Cambio di strategia nel giorno della pensione del "nemico" Lupacchini
Gratteri rinuncia a Milano e punta alla Procura nazionale del post Cafiero De Raho

Da oggi il magistrato Otello Lupacchini lascia la toga. Ieri ha compiuto 70 anni e non si è certo aggrappato alla poltroncina come il suo ex collega Piercamillo Davigo né si è acquattato, come altri fanno ogni giorno, in anfratti in compagnia di colleghi del Csm per promuovere la propria carriera. Il suo curus honorum è brillante e merita rispetto e ammirazione. Anche se l’aver incontrato sul suo cammino l’astuto Nicola Gratteri, che ha saputo ben giocare la favoletta del lupo e l’agnello, e ha accusato il suo superiore di avergli intorbidato l’acqua, gli ha segnato una immeritata cesura di carriera.

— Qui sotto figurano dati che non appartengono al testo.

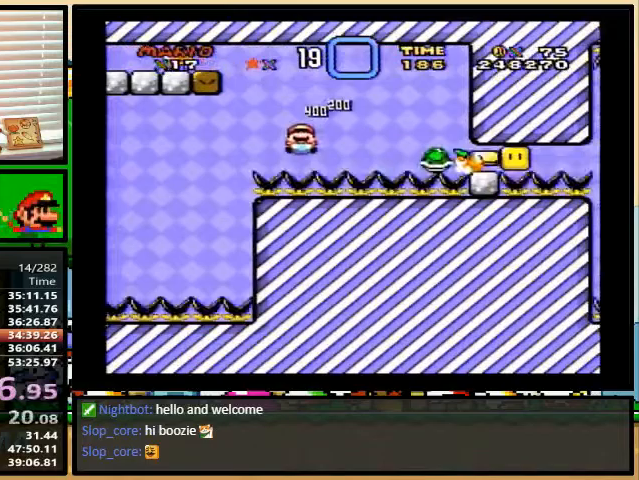
Gameplay with a controller (Nintendo layout); each line is a JSON object with the inputs held at the frame after it. "events" lists button and stick changes between this image and that frame as [ms after this image, input, new state], when the widget could be followed in between. Not read: L1 L3 R1 R3.
{"buttons": ["Y", "DPAD_DOWN", "DPAD_RIGHT"], "events": [[233, "DPAD_DOWN", "down"]]}
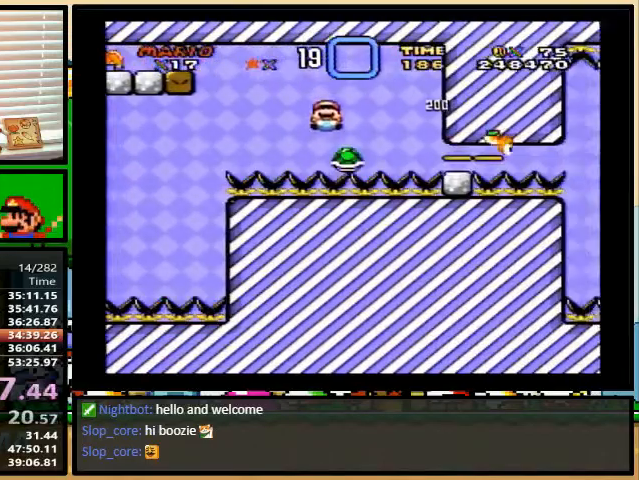
{"buttons": ["Y", "DPAD_DOWN", "DPAD_RIGHT"], "events": []}
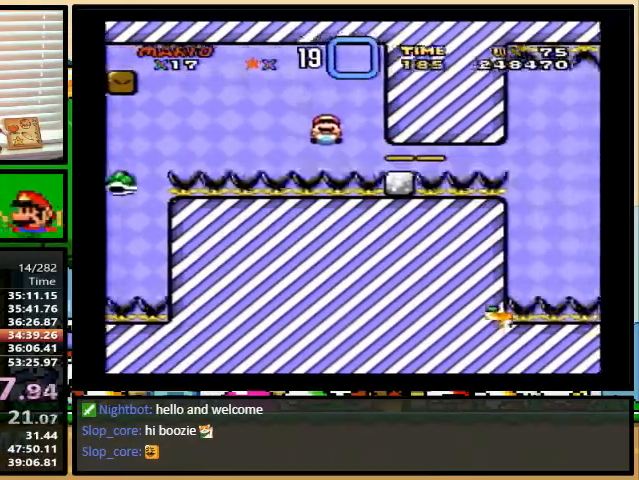
{"buttons": ["Y", "DPAD_RIGHT"], "events": [[367, "DPAD_DOWN", "up"]]}
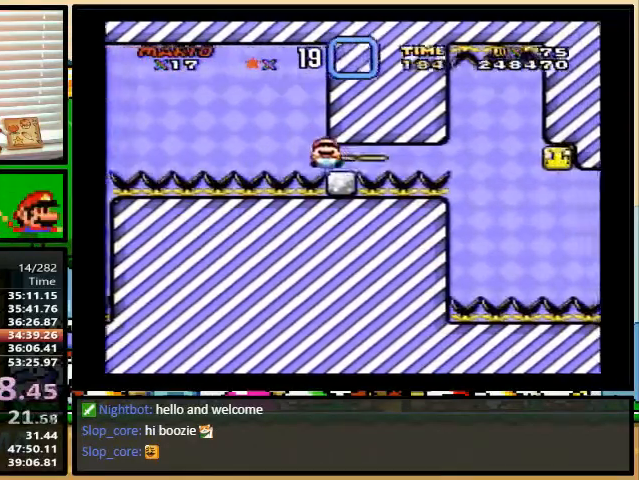
{"buttons": ["Y", "DPAD_RIGHT"], "events": []}
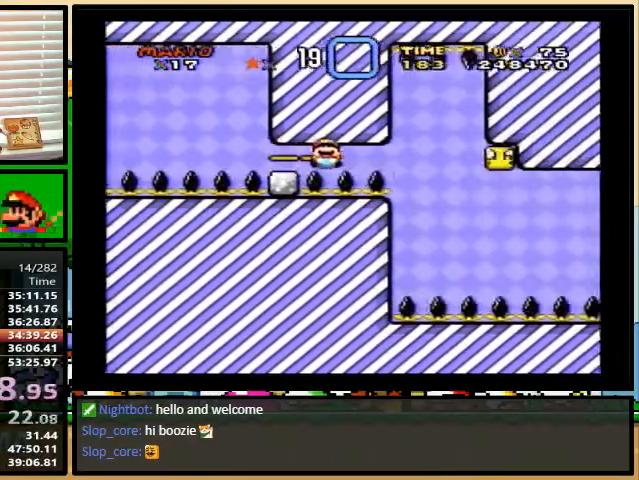
{"buttons": ["Y", "DPAD_DOWN", "DPAD_RIGHT"], "events": [[367, "DPAD_DOWN", "down"]]}
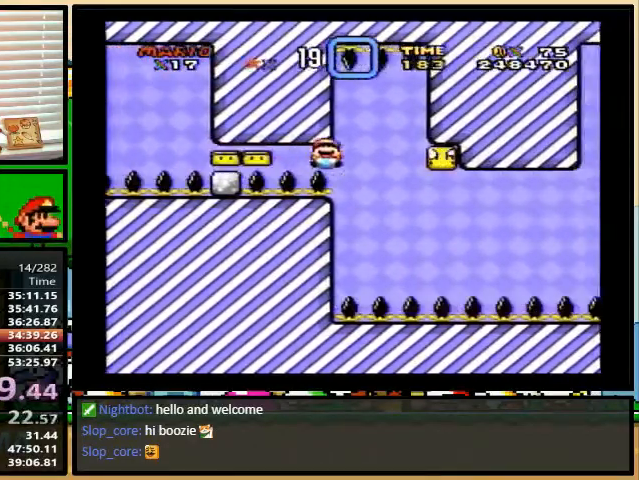
{"buttons": ["Y", "DPAD_DOWN", "DPAD_RIGHT"], "events": []}
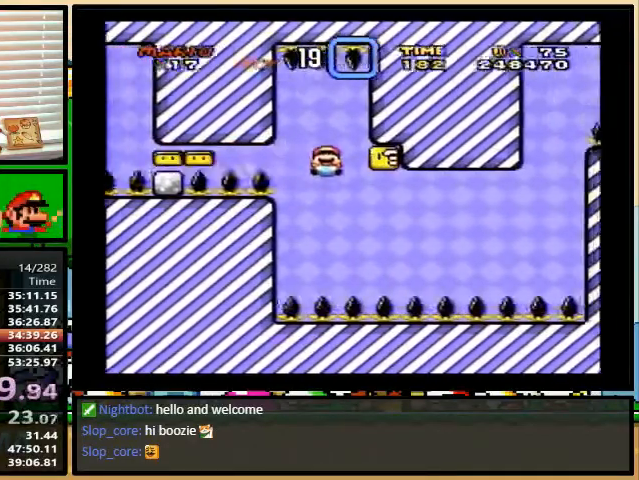
{"buttons": ["Y", "DPAD_RIGHT"], "events": [[367, "DPAD_DOWN", "up"]]}
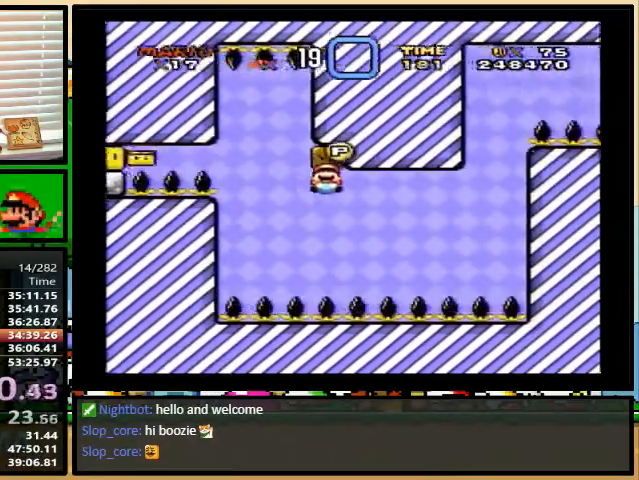
{"buttons": ["Y", "DPAD_RIGHT"], "events": []}
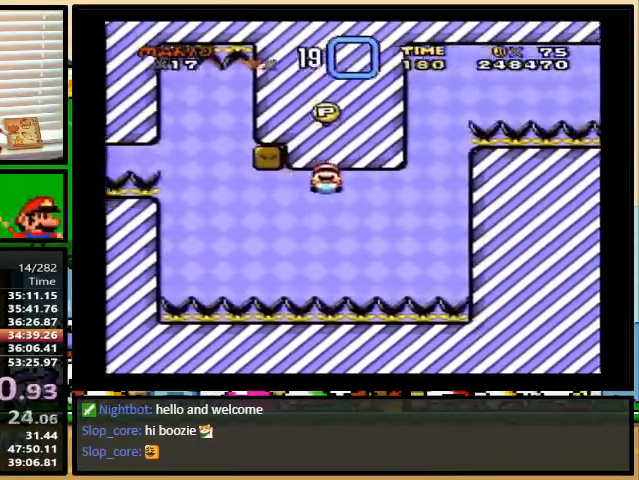
{"buttons": ["Y", "DPAD_RIGHT"], "events": []}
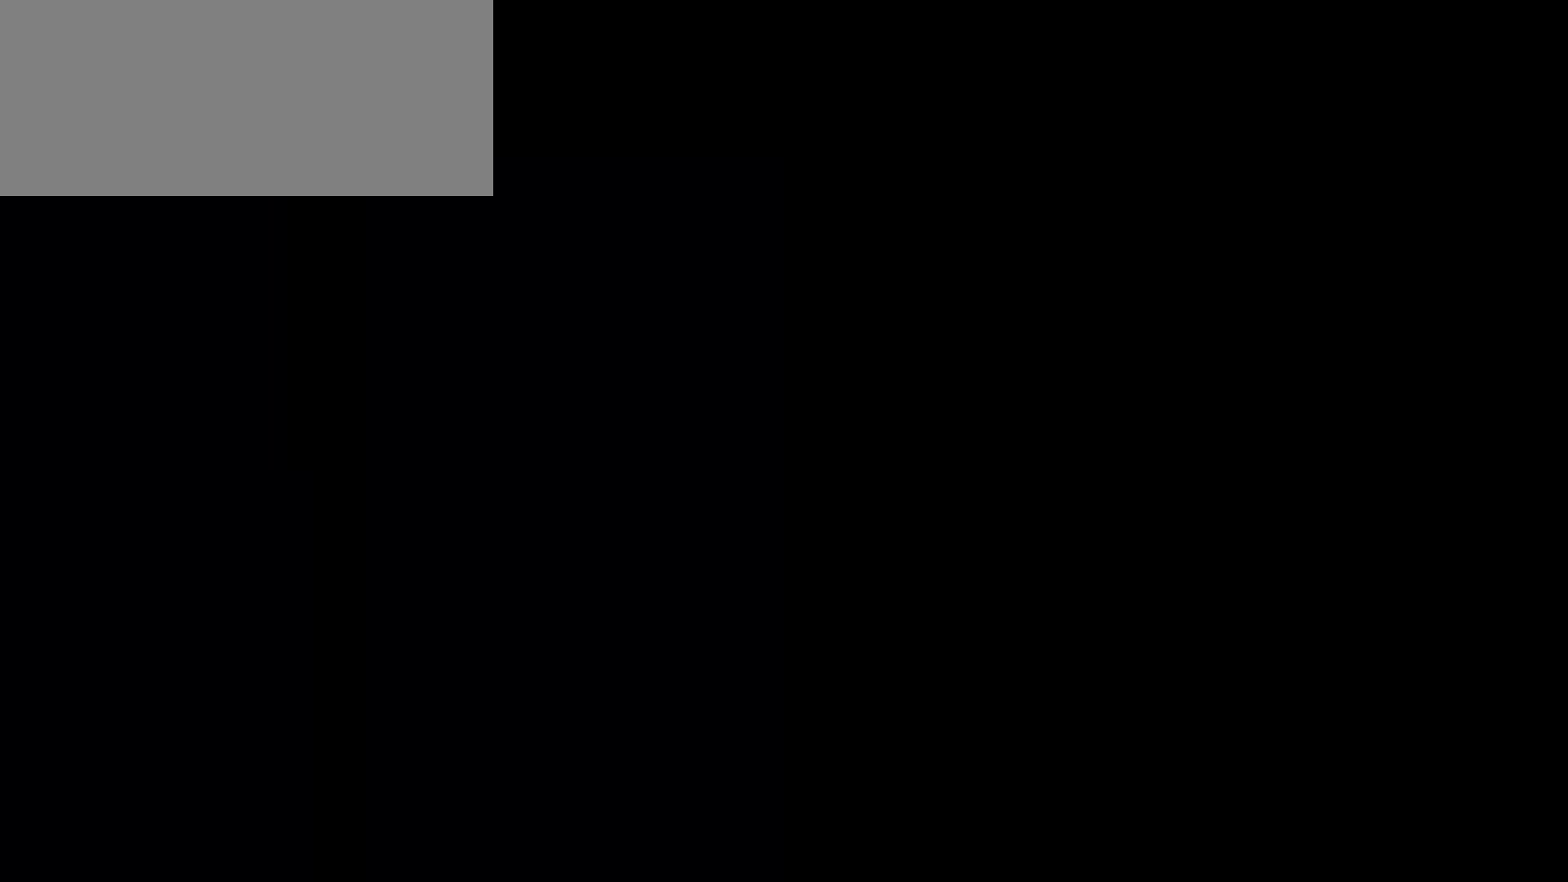
Gameplay with keyboard; each line is a JSON object with the keys held at the frame after it. "events" lists presses ("down") and releases ("up") of ".", "/", "0", "1", "2", "3", "4", "5", "6", "7", "8", "9", "a", "alt_l", "alt_r", "b", "backslash", "backspace", "c", "caps_lock", "comma", "ctrl_l", "ctrl_r", "d", "e", "equals", "f", "g", "h", "i", "j", "k", "l", "lbracket", "m", "minus", "n", "o", "p", "q", "quote", "r", "rbracket", "return", "s", "semicolon", "shift_l", "shift_r", "space", "super", "t", "tab", "tilde", "u", "v", "w", "x", "y" and "z" between this image and that frame as [ms after this image, input, new state], when the widget could be followed in between. No other keys are recorded. Mouse input is not recorded.
{"keys": ["space", "w"], "events": [[17, "q", "down"], [17, "w", "down"], [334, "q", "up"], [334, "space", "down"], [401, "2", "down"], [501, "2", "up"]]}
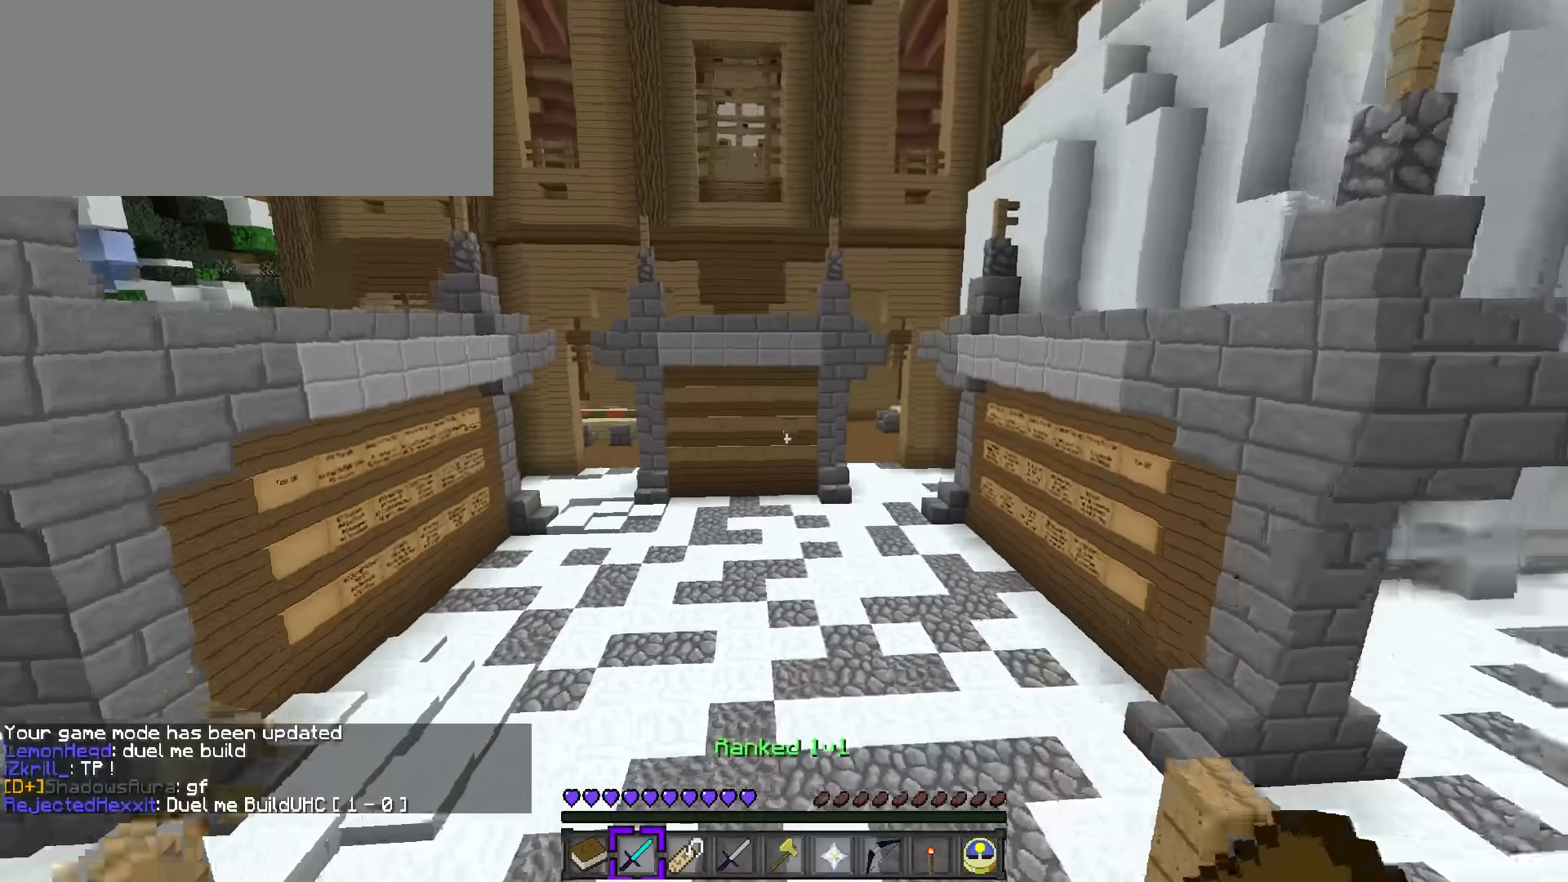
{"keys": [], "events": [[33, "q", "down"], [217, "space", "up"], [217, "w", "up"], [250, "q", "up"]]}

Sicuramente nutriva ambizioni diverse da quelle di Gratteri. E forse non gli sarebbe interessato un ruolo come quello cui ambisce in questo momento il procuratore di Catanzaro, cioè quello di diventare il capo assoluto di tutte le “antimafie”. Ma sicuramente ne aveva i titoli. Fatto sta che nel fardello di una carriera senza macchia, rimane quella piccola ombra del suo trasferimento a Torino, mentre l’altro, che nel frattempo inanellava un flop dopo l’altro delle sue “brillanti e definitive” inchieste che ogni volta avrebbero sconfitto una cosca, riusciva a tirargli il calcio dell’asino e a restare imperterrito al proprio posto.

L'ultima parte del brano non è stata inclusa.